Output each entry verbatim. Leave the images out.

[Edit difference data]
::::
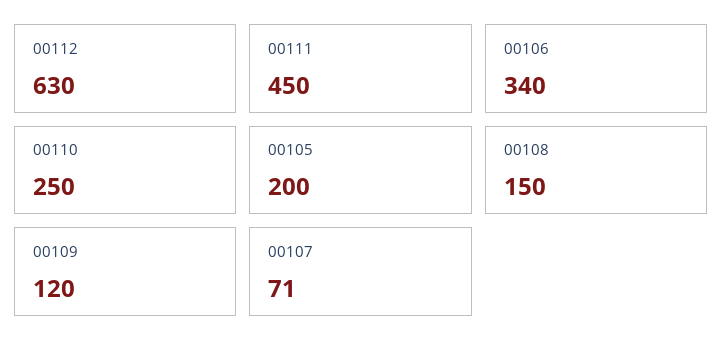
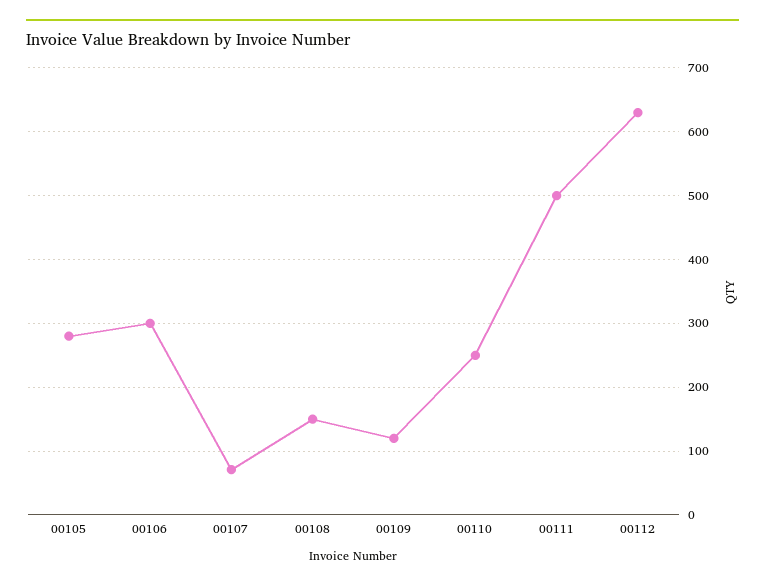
  {
    "00112": 630,
-   "00111": 450,
+   "00111": 500,
-   "00106": 340,
+   "00106": 300,
    "00110": 250,
-   "00105": 200,
+   "00105": 280,
    "00108": 150,
    "00109": 120,
    "00107": 71
  }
::::
■ **Answer box**:
  {
    "00112": 630,
-   "00111": 450,
+   "00111": 500,
-   "00106": 340,
+   "00106": 300,
    "00110": 250,
-   "00105": 200,
+   "00105": 280,
    "00108": 150,
    "00109": 120,
    "00107": 71
  }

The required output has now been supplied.